Comparisons with other methods.

Table 2 includes comparisons with other methods reporting their performance on PartNet per category [XFX*18, QYSG17, LMQ*23, LBS*18, LHC*20, WYZ*21] along with our best performing variants (“MinkHRNetCSN-K1” and “MID-FC-CSN-K4”). Compared to the original MinkowskiNet (“MinkResUNet”), our “MinkHRNetCSN-K1” variant achieves an improvement of $3.1\%$ in terms of mean Part IoU in PartNet. Compared to “MID-FC”, our best variant (“MID-FC-CSN-K4”) also offers a noticeable improvement of $1.3\%$ in mean Part IoU. To the best of our knowledge, the result of our best variant represents the highest mean Part IoU performance achieved in the PartNet benchmark so far. As it can been in the last column of Table 2, our method improves performance for $16$ out of $17$ categories.

Problem set:
A. Please translate this sentence from the PartNet comparison text into Spanish: "To the best of our knowledge, the result of our best variant represents the highest mean Part IoU performance achieved in the PartNet benchmark so far."
B. Carry the PartNet comparison text forward from its final sentence.

Record set:

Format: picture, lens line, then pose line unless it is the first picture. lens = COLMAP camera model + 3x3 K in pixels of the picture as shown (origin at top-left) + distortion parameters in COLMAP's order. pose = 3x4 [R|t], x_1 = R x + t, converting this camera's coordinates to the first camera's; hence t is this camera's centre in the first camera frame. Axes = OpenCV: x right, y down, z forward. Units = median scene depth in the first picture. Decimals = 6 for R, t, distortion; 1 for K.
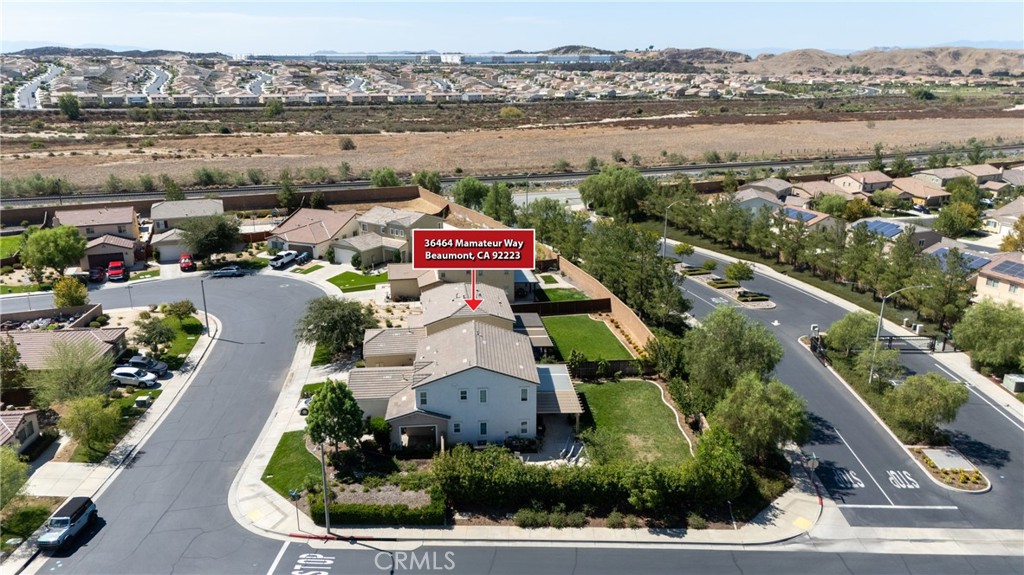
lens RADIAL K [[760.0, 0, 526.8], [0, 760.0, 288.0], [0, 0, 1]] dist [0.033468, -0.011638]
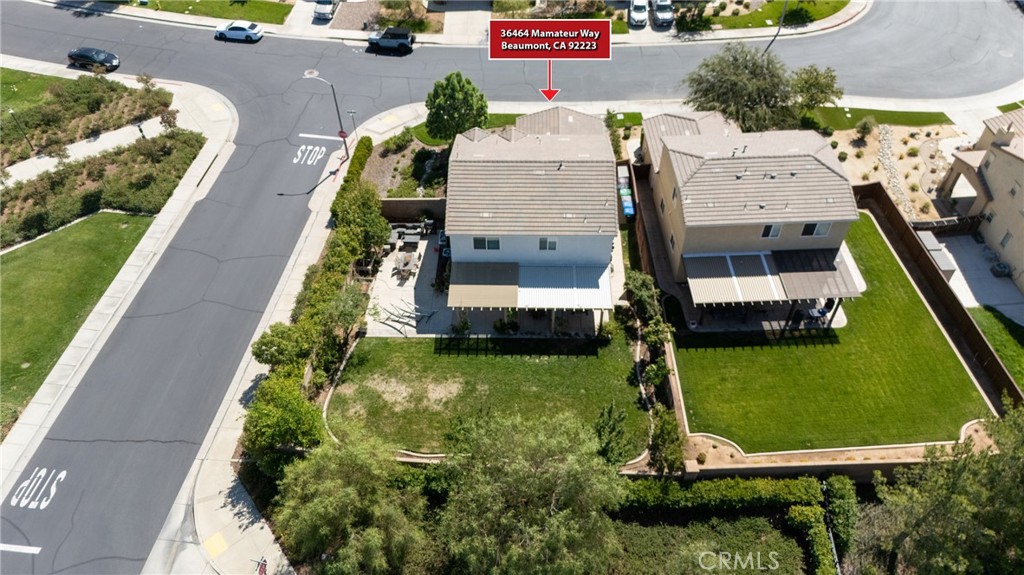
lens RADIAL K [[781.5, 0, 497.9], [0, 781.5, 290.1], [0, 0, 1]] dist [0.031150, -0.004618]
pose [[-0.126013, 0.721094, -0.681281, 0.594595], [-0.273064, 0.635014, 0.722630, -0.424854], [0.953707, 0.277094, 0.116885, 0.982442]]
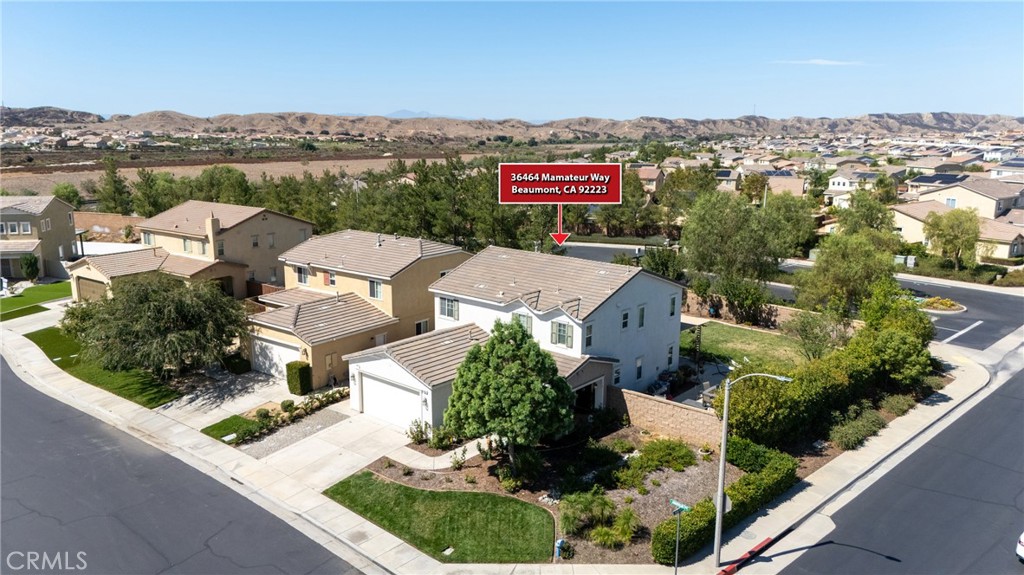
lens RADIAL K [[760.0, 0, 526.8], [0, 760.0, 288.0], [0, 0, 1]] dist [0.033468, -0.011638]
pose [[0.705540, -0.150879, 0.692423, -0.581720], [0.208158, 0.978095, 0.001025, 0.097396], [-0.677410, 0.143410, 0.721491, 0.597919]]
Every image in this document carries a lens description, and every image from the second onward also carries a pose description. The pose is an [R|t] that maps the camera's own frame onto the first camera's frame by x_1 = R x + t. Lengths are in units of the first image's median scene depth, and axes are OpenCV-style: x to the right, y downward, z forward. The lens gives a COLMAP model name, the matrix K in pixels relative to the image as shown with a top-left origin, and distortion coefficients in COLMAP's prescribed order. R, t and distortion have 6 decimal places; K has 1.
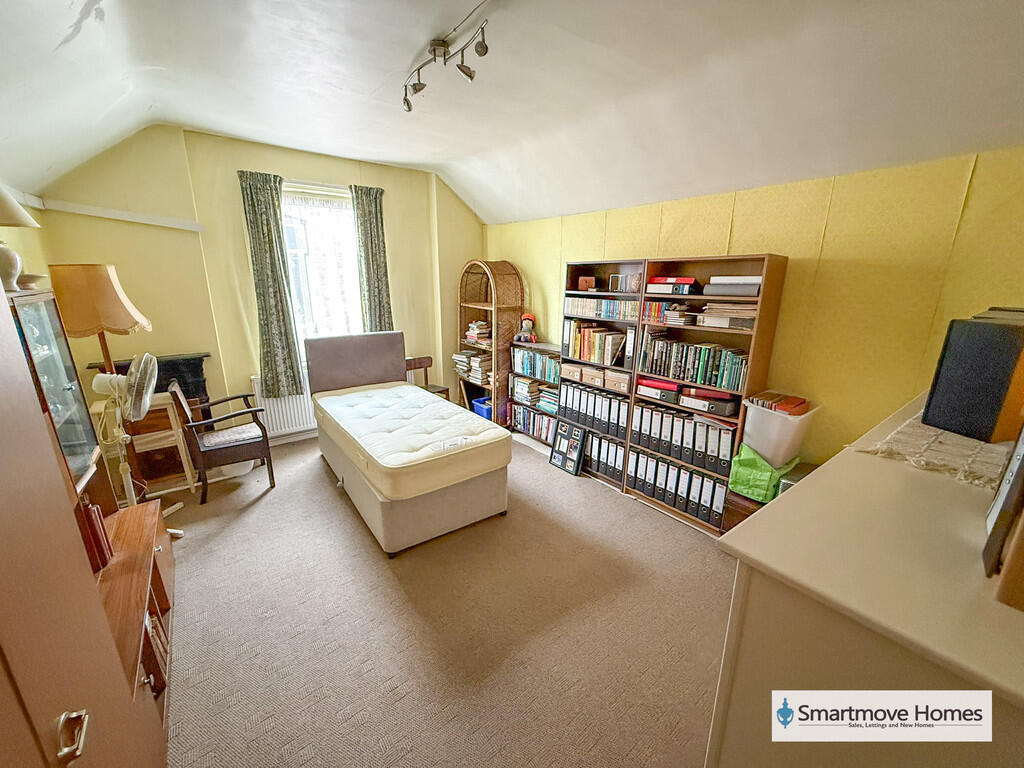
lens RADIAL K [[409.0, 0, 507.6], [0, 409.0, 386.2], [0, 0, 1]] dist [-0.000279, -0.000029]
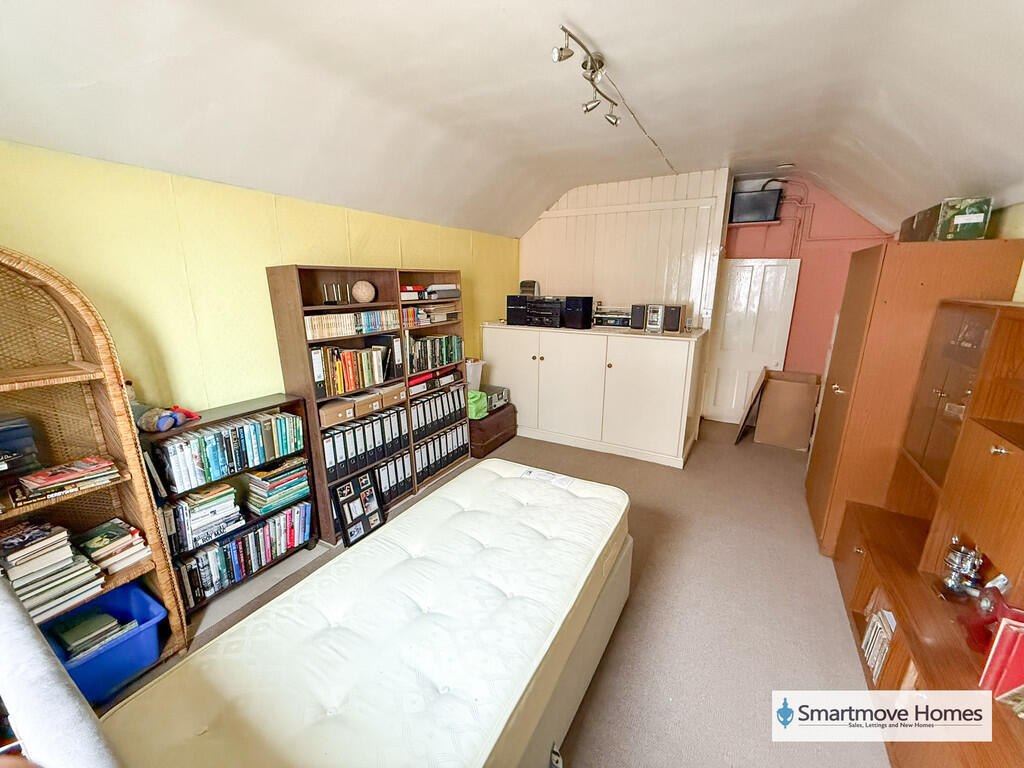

Per-task answers:
A. Hasta donde sabemos, el resultado de nuestra mejor variante representa el mayor rendimiento en Part IoU medio alcanzado hasta ahora en el benchmark PartNet.

B.
Qualitative Results.

Figures 2 shows qualitative comparisons for MinkowskiNet-based variants – specifically our best variant in this case using cross-shape attention with $K=1$ , self-shape attention, our MinkNetHR backbone, and the original MinkowskiNet. Our backbone often improves the labeling relative to the original MinkowskiNet (e.g., see bed mattress, or monitor base). Our cross-shape attention tends to further improve upon fine-grained details in the segmentation e.g., see the top of the bottle, the armrests in the chair, and the bottom of the blade, pushing the segmentation to be more consistent with the retrieved key shape shown in the inlet images. Figure 3 shows comparisons for the MID-FC-based variants, including using cross-shape attention with $K=4$ , self-shape attention, and the original MID-FC. We can drive similar conclusions – our method improves the consistency of segmentation especially for fine-grained details e.g., the lower bars of the table, the bottom of the lamp, the handle of the sword, and the sides of the seat.

Number of parameters.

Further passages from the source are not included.